An employer must decide what kind of work lends itself to teleworking. Not every role can be carried out at home and not everyone is suited to teleworking either. The teleworker should be self reliant, disciplined and able to complete work to schedule deadlines outside the office environment.

Clearly, an employee cannot work from home and also be responsible for childcare. Questions about domestic and family commitments should be asked as well as questions about the home environment.

One of the advantages of teleworking is that is allows the individual greater flexibility in performing work. It may not therefore be desirable or practical to monitor the teleworker’s hours of work. An agreement could be reached at a number of maximum hours to be worked per week or per month with core hours in which the teleworker should be available to take telephone calls or to be at meetings. A teleworker is still protected by the Working Time Regulations 1998.

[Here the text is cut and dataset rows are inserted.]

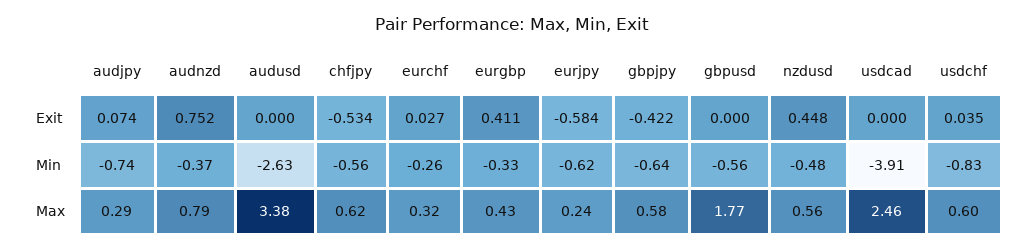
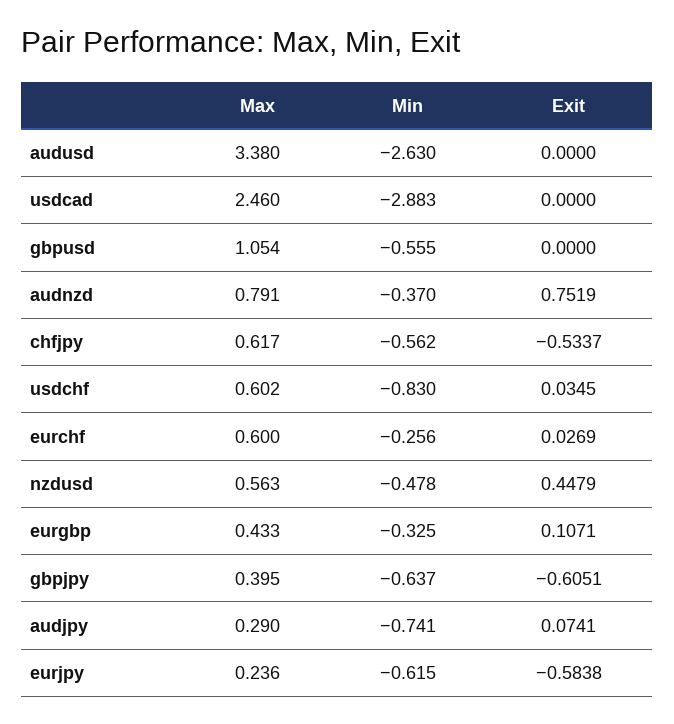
  {
    "audjpy": {
      "Exit": 0.0741,
      "Min": -0.741,
      "Max": 0.29
    },
    "audnzd": {
      "Exit": 0.7519,
      "Min": -0.37,
      "Max": 0.791
    },
    "audusd": {
      "Exit": 0,
      "Min": -2.63,
      "Max": 3.38
    },
    "chfjpy": {
      "Exit": -0.5337,
      "Min": -0.562,
      "Max": 0.617
    },
    "eurchf": {
      "Exit": 0.0269,
      "Min": -0.256,
-     "Max": 0.32
+     "Max": 0.6
    },
    "eurgbp": {
-     "Exit": 0.411,
+     "Exit": 0.1071,
      "Min": -0.325,
      "Max": 0.433
    },
    "eurjpy": {
      "Exit": -0.5838,
      "Min": -0.615,
      "Max": 0.236
    },
    "gbpjpy": {
-     "Exit": -0.422,
+     "Exit": -0.6051,
      "Min": -0.637,
-     "Max": 0.58
+     "Max": 0.395
    },
    "gbpusd": {
      "Exit": 0,
      "Min": -0.555,
-     "Max": 1.77
+     "Max": 1.054
    },
    "nzdusd": {
      "Exit": 0.4479,
      "Min": -0.478,
      "Max": 0.563
    },
    "usdcad": {
      "Exit": 0,
-     "Min": -3.91,
+     "Min": -2.883,
      "Max": 2.46
    },
    "usdchf": {
      "Exit": 0.0345,
      "Min": -0.83,
      "Max": 0.602
    }
  }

The salary and benefits package should be no less favourable than office based employees.

The employer will often have to provide equipment at home for the teleworker to use and therefore it is important to ensure that the employer has a right to enter the home to install, maintain and service the equipment, to carry out risks assessments and to recover the property on termination of the employment.

The teleworker must therefore consent to the employer entering the premises for these purposes. In this context, any equipment provided should be covered by the employer’s insurance policy. It would be unusual for the employee to have to provide cover either under his standard home injuries policy or over and above this, but if that is relevant, then the employer would have to reimburse the costs involved.

The employer remains responsible for the teleworker’s welfare and health and safety so far as is reasonably practicable. The employer must therefore conduct a suitable and sufficient risk assessment of all the work activities carried out by the teleworker to identify any hazards and assess the degree of risk. This would cover stress, equipment and accidents.

Finally, teleworkers should check that they are not restricted by the terms of their mortgage terms or tenancy agreement for example by using their home for business purposes.

Businesses which do not consider greater flexibility and teleworking practices do run the risk of excluding growing sections of the workforce from a business’s potential pool of talent. Provided the fear of loss of control is diminished with greater productivity and reduced overheads, then the business case for supporting teleworking will be clear which benefits rather than threatens the bottom line.

One Response

  1. It seems nothing has changed much in the last 9 years
    In 1994/5 as part of my degree course I carried out a small research project looking at the potential for growth in teleworking. I spent some time with an organisation who had set up a working party to plan a pilot project for teleworking. All the issues raised in Alison’s article were issues that were being raised then. It would seem that nothing much has changed in the intervening 9 years. My own interest in the project was from the point of view of the teleworker as opposed to the advantages to the organisation and I looked at issues such as mental health and motivation and the effects of working in isolation. My own feelings were that there would not be any substantial growth in teleworking in the forseeable future because the majority of people interviewed for my research said they worked for social reasons as well as financial ones. The idea of being at home with very little face to face contact is not appealing to many – although having the option to work either in the office or at home is more appealing. However, this kind of flexibility does not offer employers the opportunity to make the savings that they might be hoping for since they would still have to maintain their expensive offices and provide equipment, insurance etc. etc. for the employee to work from home.